> _ASSIGNMENT_
Your task is to return the listing below word for word, without any of its images.

> _SUPPLIED INFORMATION_

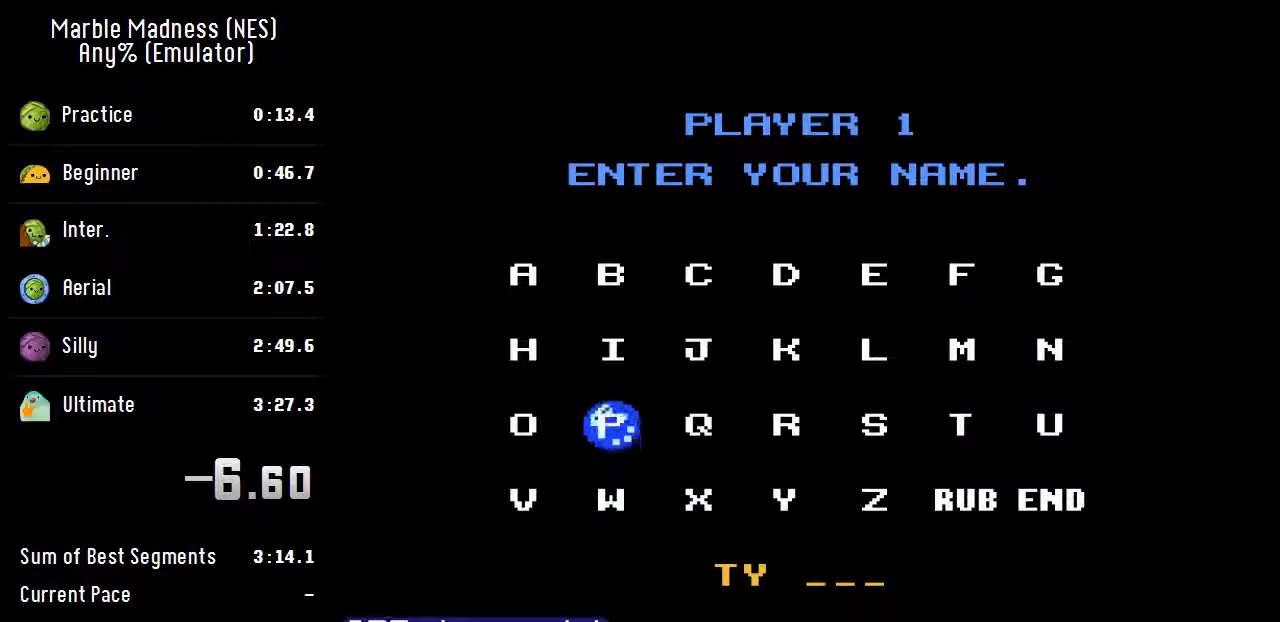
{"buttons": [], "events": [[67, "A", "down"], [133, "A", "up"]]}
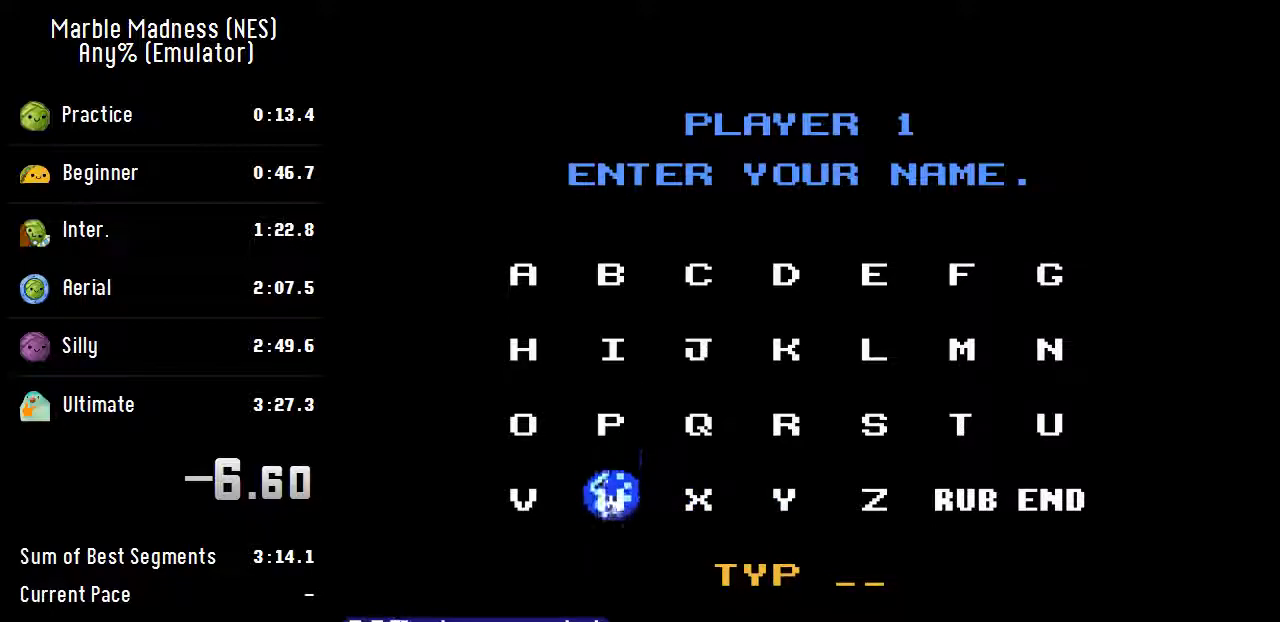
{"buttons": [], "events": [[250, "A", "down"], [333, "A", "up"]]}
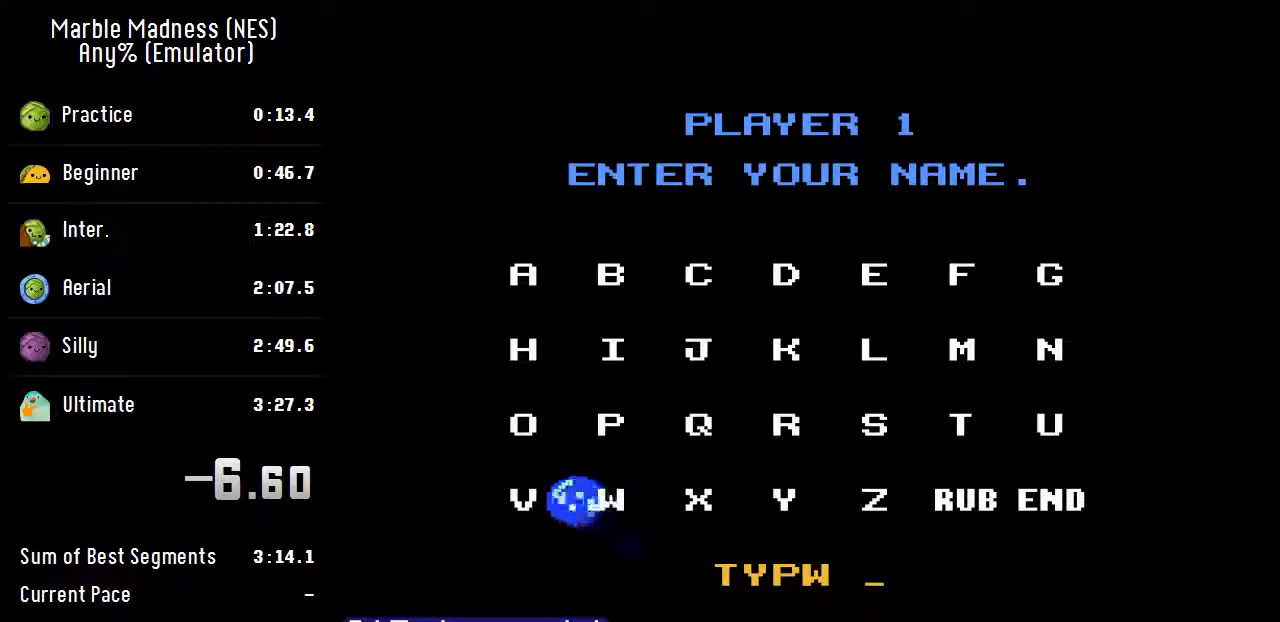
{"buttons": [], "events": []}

> _ANSWER TO THIS PROBLEM_
{"buttons": [], "events": [[67, "A", "down"], [133, "A", "up"]]}
{"buttons": [], "events": [[250, "A", "down"], [333, "A", "up"]]}
{"buttons": [], "events": []}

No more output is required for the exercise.